### What this task involves
According to the text below about working with APIs, what format is the API's response typically in?

### Supplied text
[Start of Attachment]

In the world of analytics, accessing and working with external data sources is a fundamental skill. Application Programming Interfaces (APIs) provide a structured way for different software systems to communicate and share information. In a previous session, we introduced the core concepts of APIs and how to make basic requests.

In this notebook, we will dive deeper into API interaction by using the **NewsAPI**. We will learn how to:

*   Make API calls with specific parameters to filter data, focusing on retrieving relevant business news.
*   Process the API's response, which is typically in JSON format.
*   Extract relevant information from the response for analytical purposes.
*   Structure the retrieved data into a pandas DataFrame for further analysis, such as analyzing headline sentiment or identifying key topics in business news.

By the end of this notebook, you will be able to retrieve news articles based on various criteria and prepare the data for analytical tasks relevant to business insights.

[End of Attachment]

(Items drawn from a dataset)
[Start of Attachment]

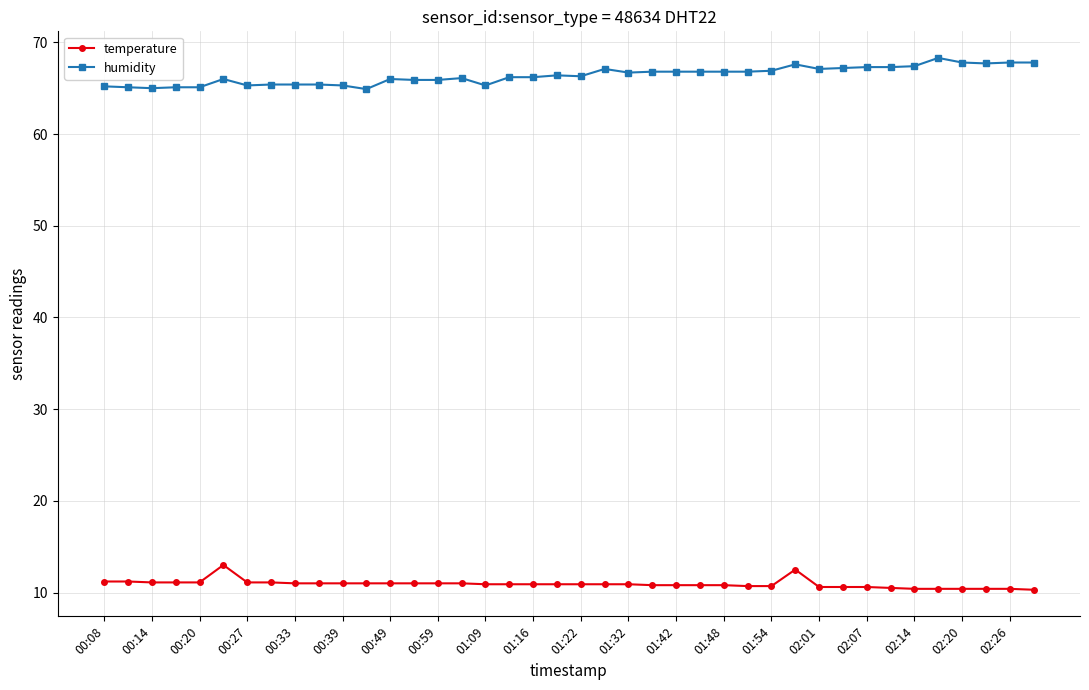

True or false: humidity has more than 1 interior local peaks.

True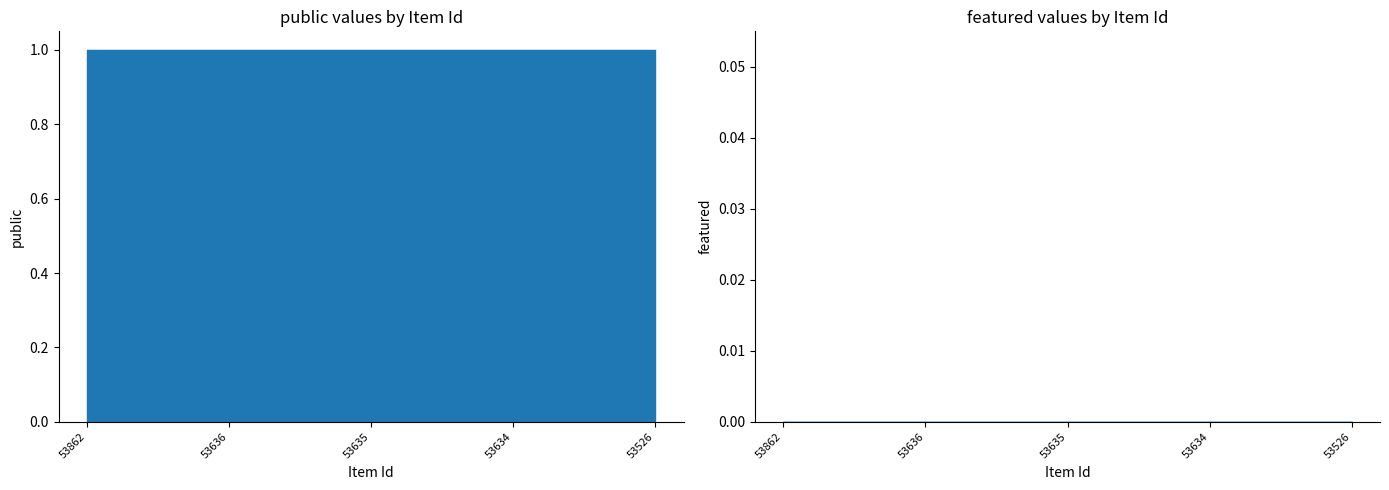

Count the number of data series in this chart.

2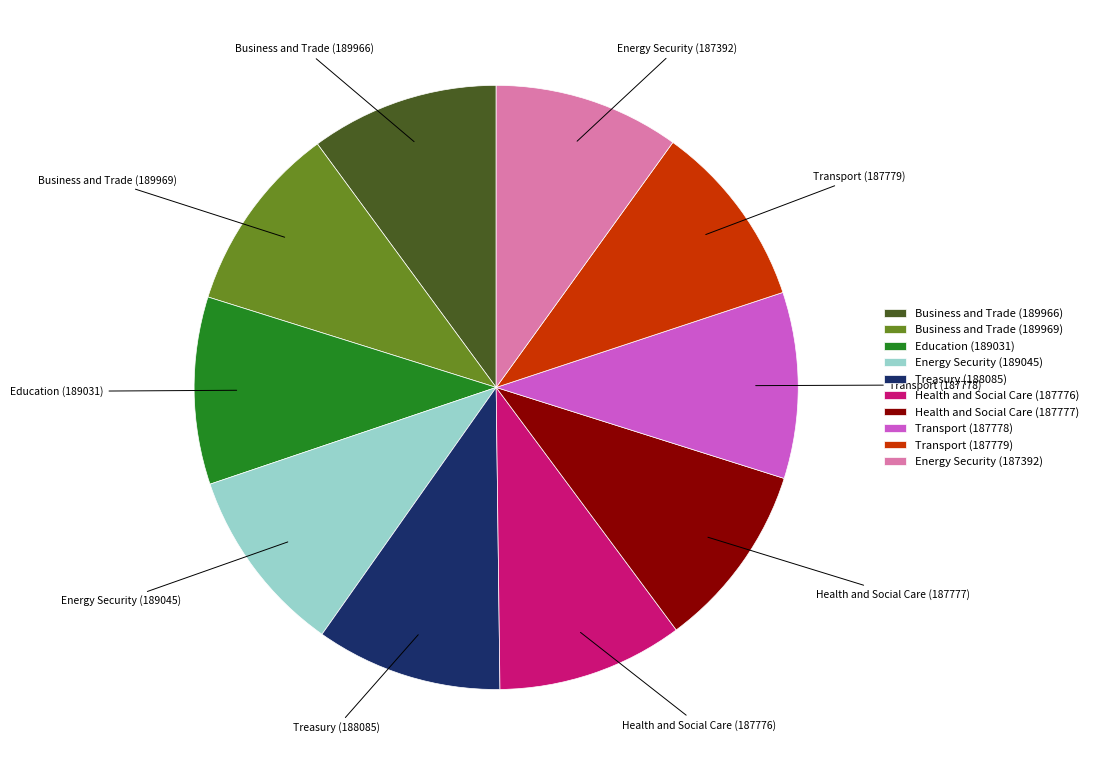

Does Transport (187778) represent more than half of the total?

No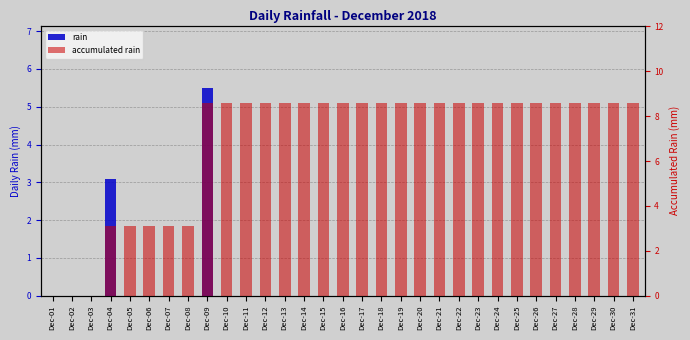

What are all the series names shown in the legend?

rain, accumulated rain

[End of Attachment]

### Result
JSON